Se aceitarmos (apenas por um momento!) a idéia de que o Brasil fez 500 anos, não podemos deixar de pensar que durante mais de 75% de "existência" da Nação foi o braço escravo que produziu e movimentou riquezas, trabalhando para senhores e proprietários coloniais e metropolitanos, nacionais e estrangeiros. Sem qualquer dúvida, se há alguma característica de "longa duração" na história do Brasil, trata-se da escravidão. Ela foi o instrumento de destruição física de milhões de homens e mulheres que já habitavam estas terras antes da chegada dos europeus e de outros tantos trazidos à força da África para viverem aqui como escravos. Além disso, de todo o continente americano, o Brasil foi a região que mais importou escravos africanos, durante os mais de trezentos anos de vigência do tráfico atlântico.

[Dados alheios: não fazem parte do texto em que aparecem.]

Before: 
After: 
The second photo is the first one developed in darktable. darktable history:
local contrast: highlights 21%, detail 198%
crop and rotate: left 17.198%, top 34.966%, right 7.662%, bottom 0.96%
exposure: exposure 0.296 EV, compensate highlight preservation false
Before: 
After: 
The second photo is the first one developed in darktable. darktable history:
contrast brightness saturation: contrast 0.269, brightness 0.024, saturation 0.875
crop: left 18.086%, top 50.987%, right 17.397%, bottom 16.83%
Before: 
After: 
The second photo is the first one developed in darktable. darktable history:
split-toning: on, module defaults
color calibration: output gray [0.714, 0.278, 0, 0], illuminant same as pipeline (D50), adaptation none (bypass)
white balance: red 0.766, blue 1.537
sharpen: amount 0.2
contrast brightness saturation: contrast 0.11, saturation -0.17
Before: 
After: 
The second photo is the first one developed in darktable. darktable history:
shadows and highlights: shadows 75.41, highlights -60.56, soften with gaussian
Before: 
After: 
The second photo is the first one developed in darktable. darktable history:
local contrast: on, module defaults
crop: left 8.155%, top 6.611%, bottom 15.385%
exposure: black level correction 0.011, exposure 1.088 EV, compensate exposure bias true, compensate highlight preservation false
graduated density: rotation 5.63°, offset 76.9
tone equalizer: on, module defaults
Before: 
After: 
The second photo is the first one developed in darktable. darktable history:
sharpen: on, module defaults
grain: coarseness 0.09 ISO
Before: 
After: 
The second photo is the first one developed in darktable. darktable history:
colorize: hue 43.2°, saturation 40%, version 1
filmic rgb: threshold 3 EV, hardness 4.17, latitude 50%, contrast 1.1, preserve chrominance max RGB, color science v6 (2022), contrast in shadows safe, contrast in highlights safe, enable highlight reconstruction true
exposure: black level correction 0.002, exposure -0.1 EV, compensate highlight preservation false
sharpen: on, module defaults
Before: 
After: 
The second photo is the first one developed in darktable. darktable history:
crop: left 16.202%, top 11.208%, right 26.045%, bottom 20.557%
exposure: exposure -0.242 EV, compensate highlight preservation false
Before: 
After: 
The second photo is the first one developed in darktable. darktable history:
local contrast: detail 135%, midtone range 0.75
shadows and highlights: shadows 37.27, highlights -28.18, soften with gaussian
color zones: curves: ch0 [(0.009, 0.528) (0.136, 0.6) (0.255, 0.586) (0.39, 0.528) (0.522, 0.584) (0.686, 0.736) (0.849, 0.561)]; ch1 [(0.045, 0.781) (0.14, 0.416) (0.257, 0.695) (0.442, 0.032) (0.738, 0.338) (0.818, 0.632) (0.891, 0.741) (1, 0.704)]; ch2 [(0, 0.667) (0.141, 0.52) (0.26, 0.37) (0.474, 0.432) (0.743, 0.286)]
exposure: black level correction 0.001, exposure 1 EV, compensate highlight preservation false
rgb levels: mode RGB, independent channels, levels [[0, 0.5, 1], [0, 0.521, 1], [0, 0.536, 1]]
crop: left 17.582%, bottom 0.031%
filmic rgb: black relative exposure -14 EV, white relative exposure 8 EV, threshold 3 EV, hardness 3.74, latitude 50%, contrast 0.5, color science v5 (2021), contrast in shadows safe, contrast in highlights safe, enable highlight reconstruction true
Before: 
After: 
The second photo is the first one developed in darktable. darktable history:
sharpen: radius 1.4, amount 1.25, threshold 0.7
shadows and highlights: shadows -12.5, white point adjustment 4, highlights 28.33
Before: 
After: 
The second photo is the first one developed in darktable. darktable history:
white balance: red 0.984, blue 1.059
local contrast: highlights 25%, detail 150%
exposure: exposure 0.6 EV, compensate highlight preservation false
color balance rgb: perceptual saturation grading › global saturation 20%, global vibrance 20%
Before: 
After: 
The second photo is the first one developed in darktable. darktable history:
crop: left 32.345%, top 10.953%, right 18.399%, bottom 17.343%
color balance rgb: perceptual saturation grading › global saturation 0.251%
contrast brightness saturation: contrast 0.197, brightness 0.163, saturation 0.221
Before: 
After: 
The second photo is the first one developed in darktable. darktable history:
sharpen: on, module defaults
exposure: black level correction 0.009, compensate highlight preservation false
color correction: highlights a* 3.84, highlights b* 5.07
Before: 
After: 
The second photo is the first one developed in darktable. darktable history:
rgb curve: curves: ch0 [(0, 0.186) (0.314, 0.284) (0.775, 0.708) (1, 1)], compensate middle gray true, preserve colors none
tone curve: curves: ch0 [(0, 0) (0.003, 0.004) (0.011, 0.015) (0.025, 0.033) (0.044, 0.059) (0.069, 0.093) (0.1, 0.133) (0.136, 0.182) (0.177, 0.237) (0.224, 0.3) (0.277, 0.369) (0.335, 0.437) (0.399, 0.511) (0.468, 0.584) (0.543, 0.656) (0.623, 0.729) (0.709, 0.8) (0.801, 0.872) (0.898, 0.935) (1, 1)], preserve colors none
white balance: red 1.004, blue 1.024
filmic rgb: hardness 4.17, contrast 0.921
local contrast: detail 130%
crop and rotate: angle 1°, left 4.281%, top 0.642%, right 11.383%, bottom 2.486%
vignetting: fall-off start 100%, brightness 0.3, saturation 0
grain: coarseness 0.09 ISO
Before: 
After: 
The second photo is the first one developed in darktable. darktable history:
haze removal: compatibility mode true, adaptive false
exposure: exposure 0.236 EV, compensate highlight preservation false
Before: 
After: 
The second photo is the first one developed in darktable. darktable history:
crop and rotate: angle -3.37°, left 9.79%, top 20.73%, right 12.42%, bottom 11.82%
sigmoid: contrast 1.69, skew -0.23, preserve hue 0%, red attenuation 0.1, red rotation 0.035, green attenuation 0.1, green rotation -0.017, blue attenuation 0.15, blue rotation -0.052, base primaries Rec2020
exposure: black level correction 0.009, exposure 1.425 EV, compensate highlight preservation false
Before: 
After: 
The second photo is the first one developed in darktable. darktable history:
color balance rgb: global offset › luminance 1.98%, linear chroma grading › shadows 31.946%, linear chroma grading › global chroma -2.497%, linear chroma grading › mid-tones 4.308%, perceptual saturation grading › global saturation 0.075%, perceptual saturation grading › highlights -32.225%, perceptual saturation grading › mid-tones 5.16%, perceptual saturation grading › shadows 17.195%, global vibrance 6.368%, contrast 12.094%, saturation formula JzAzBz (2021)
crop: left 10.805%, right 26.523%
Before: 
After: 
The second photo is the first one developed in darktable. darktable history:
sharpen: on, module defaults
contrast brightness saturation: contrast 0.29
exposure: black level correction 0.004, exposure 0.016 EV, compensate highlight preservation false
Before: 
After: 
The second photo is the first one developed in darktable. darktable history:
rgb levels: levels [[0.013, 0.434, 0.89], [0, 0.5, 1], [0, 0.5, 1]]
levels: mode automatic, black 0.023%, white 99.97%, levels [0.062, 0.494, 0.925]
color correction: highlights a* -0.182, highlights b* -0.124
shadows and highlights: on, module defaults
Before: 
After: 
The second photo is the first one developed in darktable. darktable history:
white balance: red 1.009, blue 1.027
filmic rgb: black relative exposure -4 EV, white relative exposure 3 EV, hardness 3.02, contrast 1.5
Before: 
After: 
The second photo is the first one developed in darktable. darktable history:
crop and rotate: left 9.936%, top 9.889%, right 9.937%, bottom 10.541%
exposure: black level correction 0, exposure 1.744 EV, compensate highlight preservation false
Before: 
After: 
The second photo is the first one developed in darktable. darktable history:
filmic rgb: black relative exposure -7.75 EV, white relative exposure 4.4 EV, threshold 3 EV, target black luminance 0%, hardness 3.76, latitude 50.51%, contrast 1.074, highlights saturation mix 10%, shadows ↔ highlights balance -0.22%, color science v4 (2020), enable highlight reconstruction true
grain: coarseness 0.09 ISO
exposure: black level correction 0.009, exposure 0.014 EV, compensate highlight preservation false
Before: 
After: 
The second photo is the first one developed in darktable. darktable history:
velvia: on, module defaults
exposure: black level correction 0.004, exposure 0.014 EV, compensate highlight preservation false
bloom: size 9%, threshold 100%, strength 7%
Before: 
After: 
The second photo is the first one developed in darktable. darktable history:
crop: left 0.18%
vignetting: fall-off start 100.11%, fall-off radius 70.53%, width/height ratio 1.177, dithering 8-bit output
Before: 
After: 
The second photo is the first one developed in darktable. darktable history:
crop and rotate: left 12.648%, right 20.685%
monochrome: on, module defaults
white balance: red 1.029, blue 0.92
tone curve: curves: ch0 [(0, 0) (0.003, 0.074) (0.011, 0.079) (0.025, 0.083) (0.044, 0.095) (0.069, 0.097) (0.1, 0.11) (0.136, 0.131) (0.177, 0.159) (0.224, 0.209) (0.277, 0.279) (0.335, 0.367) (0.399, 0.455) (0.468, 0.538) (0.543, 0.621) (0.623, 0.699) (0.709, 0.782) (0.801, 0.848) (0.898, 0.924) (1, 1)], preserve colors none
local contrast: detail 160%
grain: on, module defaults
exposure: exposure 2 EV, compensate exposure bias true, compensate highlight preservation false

Não por acaso, portanto, a escravidão constitui um tema central nos estudos históricos no Brasil. Ela esteve no centro dos mais importantes debates que envolveram as ciências humanas neste século, nos quais questões morais, éticas, políticas e ideológicas estiveram freqüentemente associadas. Ao longo dos anos 60 e 70, privilegiando uma perspectiva macroestrutural, os estudiosos se perguntaram se o processo colonizador português teria instalado aqui um modo de produção historicamente novo, ou não. Entre os elementos fundamentais capazes de caracterizar a sociedade brasileira, a escravidão teve sempre um papel de destaque: ela teria sido a responsável pela permanência de elementos "coloniais" e "arcaicos" na sociedade brasileira, dificultando a passagem para um sistema verdadeiramente "capitalista" e "moderno". Tais identidades, historicamente construídas, tornaram-se praticamente parte do senso comum e constituem um paradigma interpretativo que somente há pouco menos de duas décadas vem sendo questionado.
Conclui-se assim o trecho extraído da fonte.